• [Short problem 1] Change "Thursday" to "Wednesday" in the team setup excerpt and write out the passage that begins at the words "### Repo Owner" and stops after "invitation (check email)".
• [Short problem 2] Locate every line in the records that contains the word "Like" and copy each one in full, matching case exactly.

• [Page excerpt]
··········

Each section is merged to main via Pull Request — we'll learn PRs on Thursday.

In [None]:
# Fill in your team info — save and commit this as your first team action

team = {
    "team_name": "",
    "repo_name": "",  # will be: week6-sales-analysis-[team-name]
    "members": [
        {"name": "", "github": "", "section": "Section 1 - Loading",  "branch": "section-1-loading"},
        {"name": "", "github": "", "section": "Section 2 - Revenue", "branch": "section-2-revenue"},
        {"name": "", "github": "", "section": "Section 3 - Trends",  "branch": "section-3-trends"},
        # 4-person teams uncomment:
        # {"name": "", "github": "", "section": "Section 4 - Reps", "branch": "section-4-reps"},
    ]
}

print(f"Team: {team['team_name']}")
for m in team['members']:
    if m['name']:
        print(f"  {m['name']} ({m['github']}) -> {m['branch']}")

### Repo Owner Checklist (do before Thursday)

The Section 1 person typically owns the repo:

- [ ] Create repo `week6-sales-analysis-[team-name]` on GitHub — set to Public
- [ ] Add all teammates: Settings → Collaborators → Add People
- [ ] Download starter notebook from Canvas and commit it to the repo
- [ ] Commit message: `'Initial commit: add assignment notebook'`
- [ ] Push and share the URL in your group chat

**Every team member before Thursday:**
- [ ] Accept the GitHub collaboration invitation (check email)

··········

• [Supplied material]

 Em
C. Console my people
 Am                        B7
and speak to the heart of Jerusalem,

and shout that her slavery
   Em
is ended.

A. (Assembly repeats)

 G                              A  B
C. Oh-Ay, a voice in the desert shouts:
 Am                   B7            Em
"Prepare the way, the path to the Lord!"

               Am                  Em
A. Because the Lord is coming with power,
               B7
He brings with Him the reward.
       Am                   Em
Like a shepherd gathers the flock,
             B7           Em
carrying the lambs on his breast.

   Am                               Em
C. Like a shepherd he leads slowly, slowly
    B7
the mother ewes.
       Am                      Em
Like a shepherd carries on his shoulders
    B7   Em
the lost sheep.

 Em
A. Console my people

··········

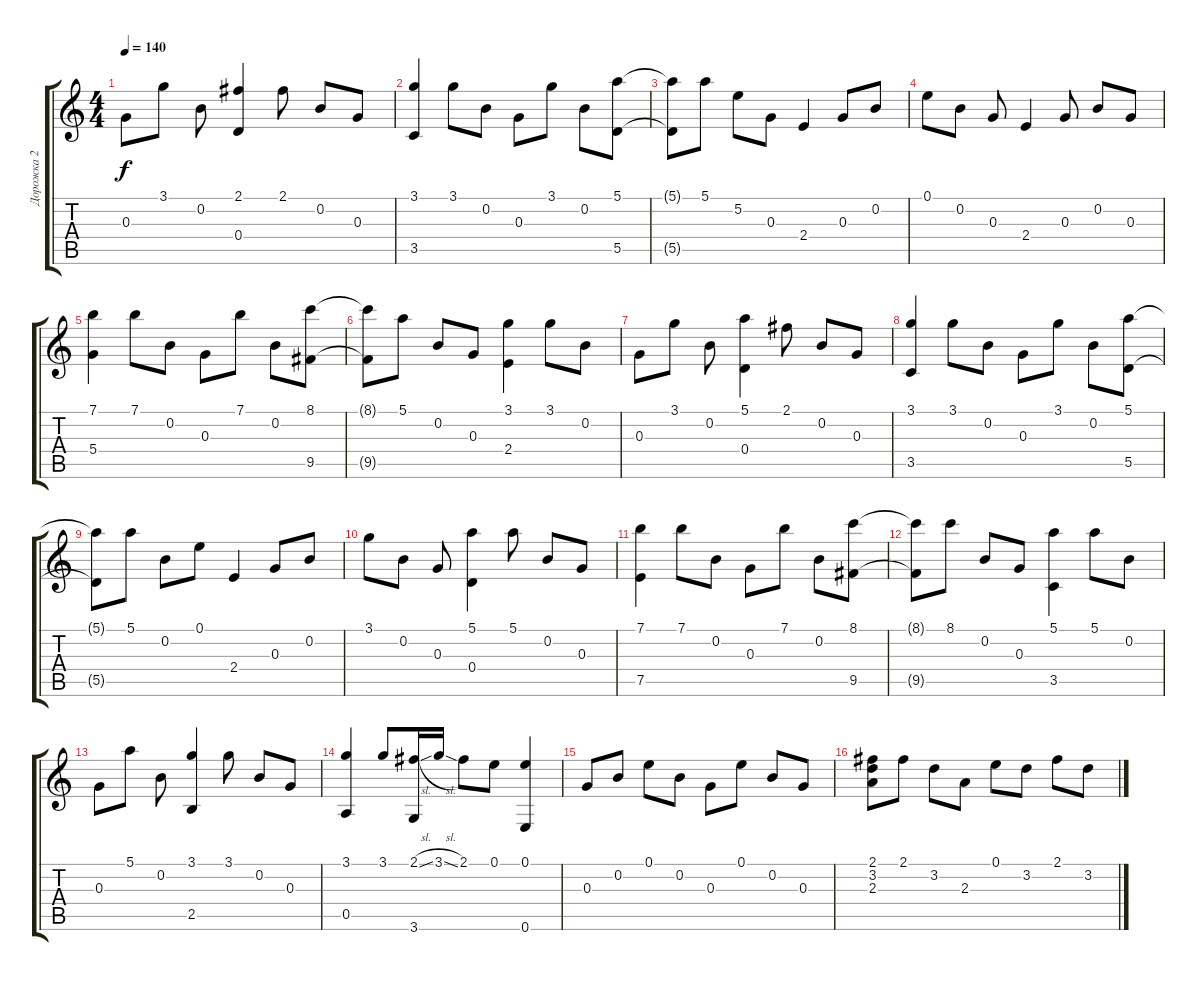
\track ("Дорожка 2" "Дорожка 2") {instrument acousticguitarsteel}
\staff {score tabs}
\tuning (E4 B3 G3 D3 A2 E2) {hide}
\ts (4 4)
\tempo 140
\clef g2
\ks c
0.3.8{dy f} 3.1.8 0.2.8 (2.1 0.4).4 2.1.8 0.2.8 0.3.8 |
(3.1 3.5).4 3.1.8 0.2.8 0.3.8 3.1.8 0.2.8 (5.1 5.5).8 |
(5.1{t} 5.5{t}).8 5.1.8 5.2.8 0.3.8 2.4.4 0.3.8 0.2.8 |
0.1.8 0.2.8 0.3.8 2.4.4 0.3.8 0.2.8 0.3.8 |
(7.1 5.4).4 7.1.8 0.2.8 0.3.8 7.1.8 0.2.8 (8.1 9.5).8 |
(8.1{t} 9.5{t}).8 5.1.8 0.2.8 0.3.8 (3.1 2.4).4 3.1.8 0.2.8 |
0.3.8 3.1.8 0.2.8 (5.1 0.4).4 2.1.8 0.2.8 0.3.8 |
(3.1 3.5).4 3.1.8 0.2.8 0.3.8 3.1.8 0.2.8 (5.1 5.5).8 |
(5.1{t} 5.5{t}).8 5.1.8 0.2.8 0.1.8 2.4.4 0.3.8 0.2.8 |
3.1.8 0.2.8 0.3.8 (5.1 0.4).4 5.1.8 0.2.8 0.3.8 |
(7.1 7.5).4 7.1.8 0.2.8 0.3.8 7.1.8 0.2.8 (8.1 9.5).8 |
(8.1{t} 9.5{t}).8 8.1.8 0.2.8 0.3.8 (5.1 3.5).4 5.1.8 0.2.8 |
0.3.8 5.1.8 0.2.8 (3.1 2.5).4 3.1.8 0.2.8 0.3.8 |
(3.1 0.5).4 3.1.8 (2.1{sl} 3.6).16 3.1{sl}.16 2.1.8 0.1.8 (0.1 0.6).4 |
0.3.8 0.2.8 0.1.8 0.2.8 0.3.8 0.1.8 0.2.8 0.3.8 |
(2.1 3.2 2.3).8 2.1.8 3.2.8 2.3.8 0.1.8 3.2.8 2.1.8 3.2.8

··········

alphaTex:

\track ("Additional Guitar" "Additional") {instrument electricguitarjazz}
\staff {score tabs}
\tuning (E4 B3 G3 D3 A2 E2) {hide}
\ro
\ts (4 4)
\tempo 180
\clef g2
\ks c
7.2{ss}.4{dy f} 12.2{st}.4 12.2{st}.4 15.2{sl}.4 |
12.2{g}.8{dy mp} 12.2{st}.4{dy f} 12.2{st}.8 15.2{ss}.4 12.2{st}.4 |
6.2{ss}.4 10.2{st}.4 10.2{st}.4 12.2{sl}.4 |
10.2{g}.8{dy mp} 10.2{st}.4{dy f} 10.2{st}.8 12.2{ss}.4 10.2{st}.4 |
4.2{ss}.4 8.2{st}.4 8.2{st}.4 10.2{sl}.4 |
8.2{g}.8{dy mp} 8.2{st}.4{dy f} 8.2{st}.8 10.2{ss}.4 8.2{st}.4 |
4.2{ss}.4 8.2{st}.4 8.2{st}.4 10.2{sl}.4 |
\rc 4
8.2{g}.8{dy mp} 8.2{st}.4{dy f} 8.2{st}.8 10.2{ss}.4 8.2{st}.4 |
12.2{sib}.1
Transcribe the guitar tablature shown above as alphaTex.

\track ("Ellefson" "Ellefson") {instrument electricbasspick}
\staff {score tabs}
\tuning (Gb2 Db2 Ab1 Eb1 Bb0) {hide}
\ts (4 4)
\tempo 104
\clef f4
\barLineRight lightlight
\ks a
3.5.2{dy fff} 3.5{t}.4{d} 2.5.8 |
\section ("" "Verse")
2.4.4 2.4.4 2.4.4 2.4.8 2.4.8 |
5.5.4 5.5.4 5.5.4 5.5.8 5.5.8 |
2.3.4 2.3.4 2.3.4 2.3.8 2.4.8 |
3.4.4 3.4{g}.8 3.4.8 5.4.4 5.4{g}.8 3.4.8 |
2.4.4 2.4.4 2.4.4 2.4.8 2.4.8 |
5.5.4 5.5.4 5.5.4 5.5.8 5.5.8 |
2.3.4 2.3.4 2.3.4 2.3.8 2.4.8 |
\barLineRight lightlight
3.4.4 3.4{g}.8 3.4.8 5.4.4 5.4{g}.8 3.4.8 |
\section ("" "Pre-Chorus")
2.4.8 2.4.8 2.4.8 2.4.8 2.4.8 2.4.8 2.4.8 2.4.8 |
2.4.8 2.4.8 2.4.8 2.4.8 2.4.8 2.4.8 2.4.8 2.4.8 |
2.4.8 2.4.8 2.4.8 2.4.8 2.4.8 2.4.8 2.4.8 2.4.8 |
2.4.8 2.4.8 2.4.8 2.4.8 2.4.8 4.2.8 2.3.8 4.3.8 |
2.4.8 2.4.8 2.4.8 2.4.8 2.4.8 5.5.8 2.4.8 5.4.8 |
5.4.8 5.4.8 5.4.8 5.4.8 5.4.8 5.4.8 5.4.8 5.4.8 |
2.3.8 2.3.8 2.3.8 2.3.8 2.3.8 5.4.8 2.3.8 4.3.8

··········

• [Written solution 1]
### Repo Owner Checklist (do before Wednesday)

The Section 1 person typically owns the repo:

- [ ] Create repo `week6-sales-analysis-[team-name]` on GitHub — set to Public
- [ ] Add all teammates: Settings → Collaborators → Add People
- [ ] Download starter notebook from Canvas and commit it to the repo
- [ ] Commit message: `'Initial commit: add assignment notebook'`
- [ ] Push and share the URL in your group chat

**Every team member before Wednesday:**
- [ ] Accept the GitHub collaboration invitation (check email)

• [Written solution 2]
Like a shepherd gathers the flock,
C. Like a shepherd he leads slowly, slowly
Like a shepherd carries on his shoulders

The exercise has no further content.